Budd had arisen to make his adieux.
“I—ah—feel very much encouraged, Mr. Fenton, by your words. Especially as they don’t condemn me—ah—to a newspaper life,” he said, smiling sarcastically. Then he turned and took Gertrude’s hand.
“I hope, Miss Van Vleck,” he said earnestly, “that you feel encouraged about my redemption.”
Gertrude looked at him with mock solemnity. “I fear, Mr. Budd, that the age of miracles has long gone by.”
Budd strolled thoughtfully along the avenue toward his favorite club. “She is mistaken about the age of miracles,” he was saying to himself. “There are amazing and inexplicable phenomena in sight all around us. A newspaper man who appears to advantage in a drawing-room! Is not that a miracle? And I even suspect that she admires him. It’s most incredible.”
There was a great deal in the world that astonished Napoleon when he reached St.
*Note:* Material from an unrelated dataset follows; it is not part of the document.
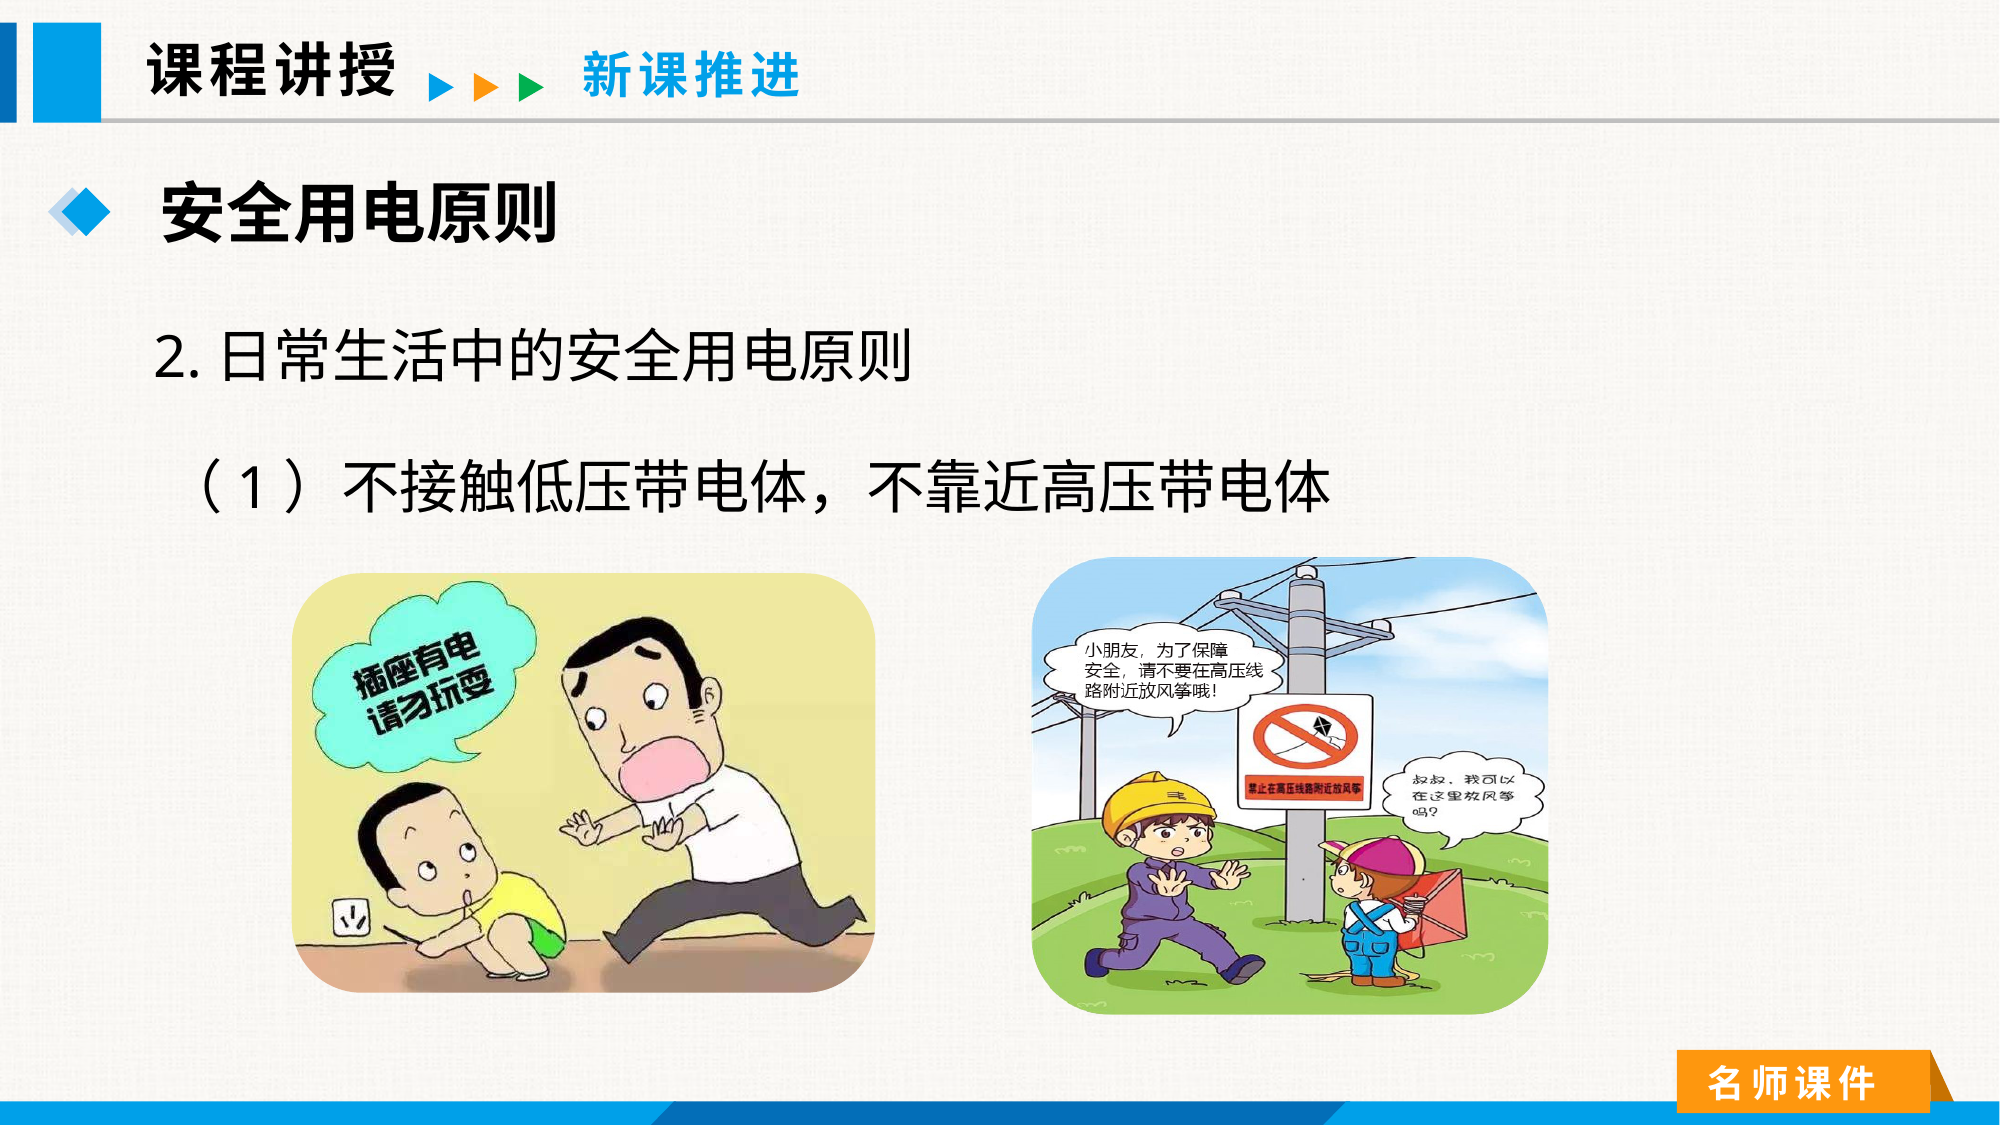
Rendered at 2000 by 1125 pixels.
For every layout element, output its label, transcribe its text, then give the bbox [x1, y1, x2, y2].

Helena and had time to sit down and think.
* * * * *
“Do you know anything of a man named John Fenton—a journalist, I believe?” asked Buchanan Budd of Percy-Bartlett when he reached the club.
“Yes,” answered the latter. “Fenton belonged to our set years ago—before you entered it, you know. He’s a thoroughbred, but eccentric, and completely out of the running.”
This answer did not tend to restore Budd’s disturbed equilibrium. He suspected that Percy-Bartlett underrated John Fenton’s staying powers.